··· ENTRIES SUPPLIED

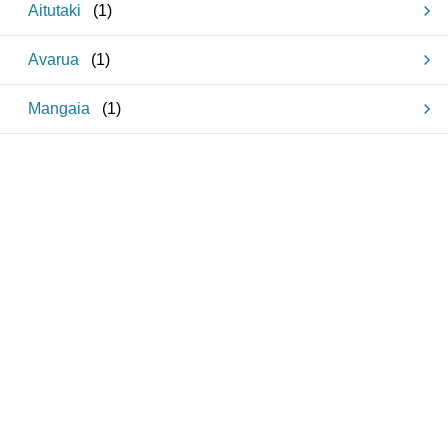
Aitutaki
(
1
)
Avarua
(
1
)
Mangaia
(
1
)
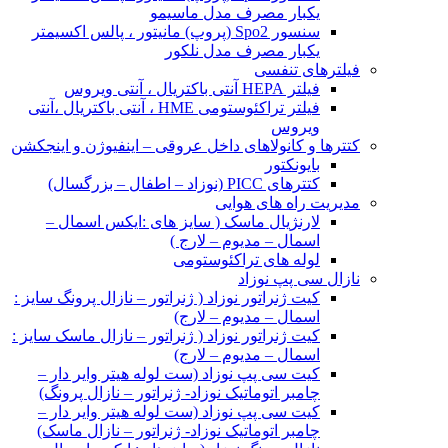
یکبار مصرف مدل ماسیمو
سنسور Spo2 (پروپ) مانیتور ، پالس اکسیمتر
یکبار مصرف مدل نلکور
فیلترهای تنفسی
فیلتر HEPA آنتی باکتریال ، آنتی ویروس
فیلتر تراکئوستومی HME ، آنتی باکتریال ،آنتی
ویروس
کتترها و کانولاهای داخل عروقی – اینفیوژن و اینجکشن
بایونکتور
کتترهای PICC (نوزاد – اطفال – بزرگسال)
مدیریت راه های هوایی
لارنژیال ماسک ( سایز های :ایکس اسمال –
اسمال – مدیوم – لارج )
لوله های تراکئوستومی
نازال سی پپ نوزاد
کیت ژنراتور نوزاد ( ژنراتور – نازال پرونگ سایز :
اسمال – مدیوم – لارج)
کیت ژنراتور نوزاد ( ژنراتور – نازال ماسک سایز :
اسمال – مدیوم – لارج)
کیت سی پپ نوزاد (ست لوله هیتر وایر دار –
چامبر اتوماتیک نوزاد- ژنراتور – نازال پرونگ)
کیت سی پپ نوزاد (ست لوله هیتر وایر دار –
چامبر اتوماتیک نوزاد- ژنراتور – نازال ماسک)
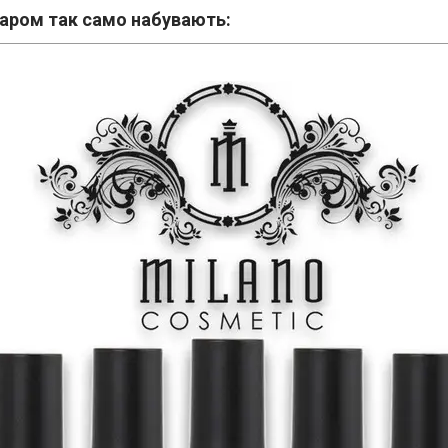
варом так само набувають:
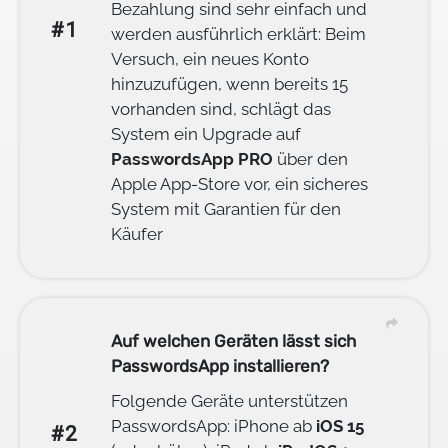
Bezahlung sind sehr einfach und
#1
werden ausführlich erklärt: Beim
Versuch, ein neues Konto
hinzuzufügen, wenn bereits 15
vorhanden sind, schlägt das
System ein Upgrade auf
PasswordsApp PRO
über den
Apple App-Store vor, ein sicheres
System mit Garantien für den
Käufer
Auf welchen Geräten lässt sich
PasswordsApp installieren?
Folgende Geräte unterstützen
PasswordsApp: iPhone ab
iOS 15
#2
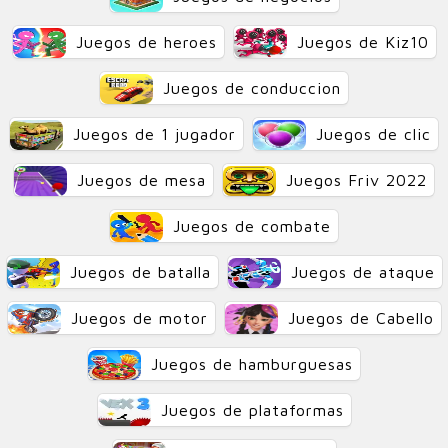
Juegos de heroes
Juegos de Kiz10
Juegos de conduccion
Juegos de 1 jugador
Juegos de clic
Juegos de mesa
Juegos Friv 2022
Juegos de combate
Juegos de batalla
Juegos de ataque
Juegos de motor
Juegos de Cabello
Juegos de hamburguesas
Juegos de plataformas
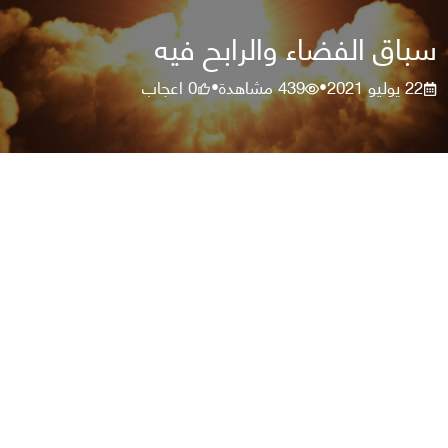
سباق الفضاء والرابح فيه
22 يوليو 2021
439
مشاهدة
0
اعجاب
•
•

······
··· ENTRIES SUPPLIED

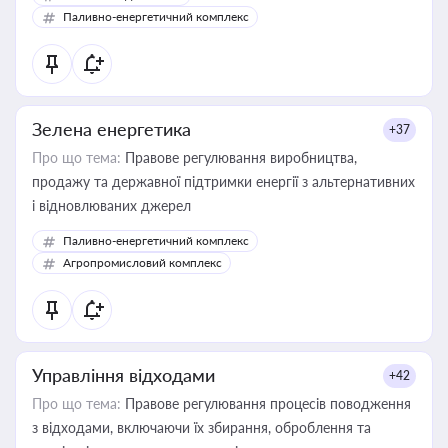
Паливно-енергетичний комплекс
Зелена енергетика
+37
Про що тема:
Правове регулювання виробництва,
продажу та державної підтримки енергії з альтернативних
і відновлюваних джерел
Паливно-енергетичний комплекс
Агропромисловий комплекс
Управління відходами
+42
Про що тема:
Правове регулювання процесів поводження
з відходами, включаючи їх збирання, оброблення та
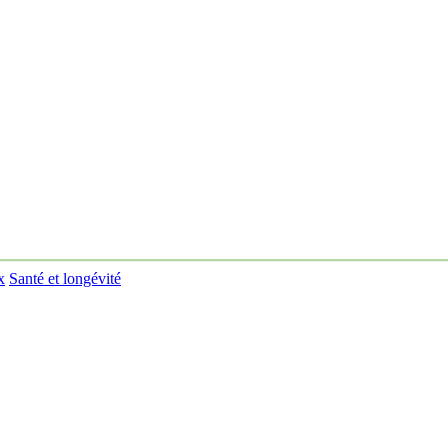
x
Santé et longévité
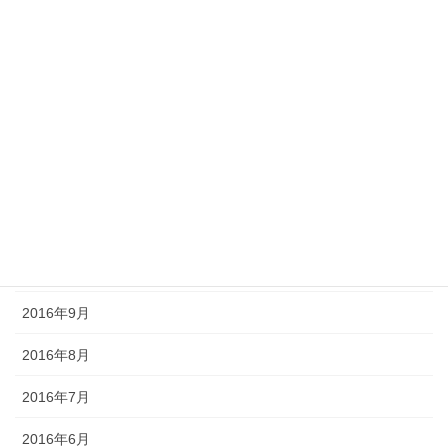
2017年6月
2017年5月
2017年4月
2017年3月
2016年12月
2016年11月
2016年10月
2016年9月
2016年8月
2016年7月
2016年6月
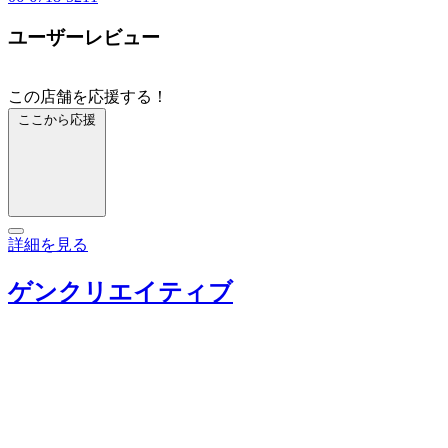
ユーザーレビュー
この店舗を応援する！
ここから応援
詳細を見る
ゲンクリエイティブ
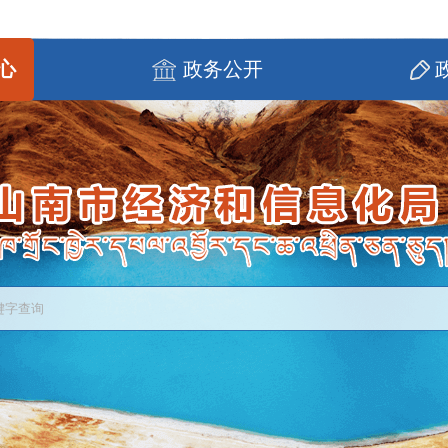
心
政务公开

······
··· ENTRIES SUPPLIED

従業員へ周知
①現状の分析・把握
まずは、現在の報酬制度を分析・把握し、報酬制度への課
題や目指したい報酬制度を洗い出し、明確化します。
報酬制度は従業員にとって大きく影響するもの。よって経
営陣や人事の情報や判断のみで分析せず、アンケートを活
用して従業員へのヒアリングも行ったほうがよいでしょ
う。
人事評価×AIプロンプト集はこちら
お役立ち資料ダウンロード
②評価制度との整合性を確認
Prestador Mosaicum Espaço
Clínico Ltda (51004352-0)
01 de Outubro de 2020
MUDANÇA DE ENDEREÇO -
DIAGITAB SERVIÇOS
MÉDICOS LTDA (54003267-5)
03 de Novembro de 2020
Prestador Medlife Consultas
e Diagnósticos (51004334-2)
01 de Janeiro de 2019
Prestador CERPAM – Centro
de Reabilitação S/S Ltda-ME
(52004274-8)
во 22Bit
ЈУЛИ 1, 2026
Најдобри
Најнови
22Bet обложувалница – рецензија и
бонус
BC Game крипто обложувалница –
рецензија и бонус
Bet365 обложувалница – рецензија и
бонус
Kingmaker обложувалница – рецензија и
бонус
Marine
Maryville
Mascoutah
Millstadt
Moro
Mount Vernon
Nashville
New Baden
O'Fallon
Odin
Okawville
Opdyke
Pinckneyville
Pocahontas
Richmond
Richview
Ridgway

······

[EXERCISE]
Scan the entries and show every line in which the word "sind" is found.

[TASK RESPONSE]
Bezahlung sind sehr einfach und
vorhanden sind, schlägt das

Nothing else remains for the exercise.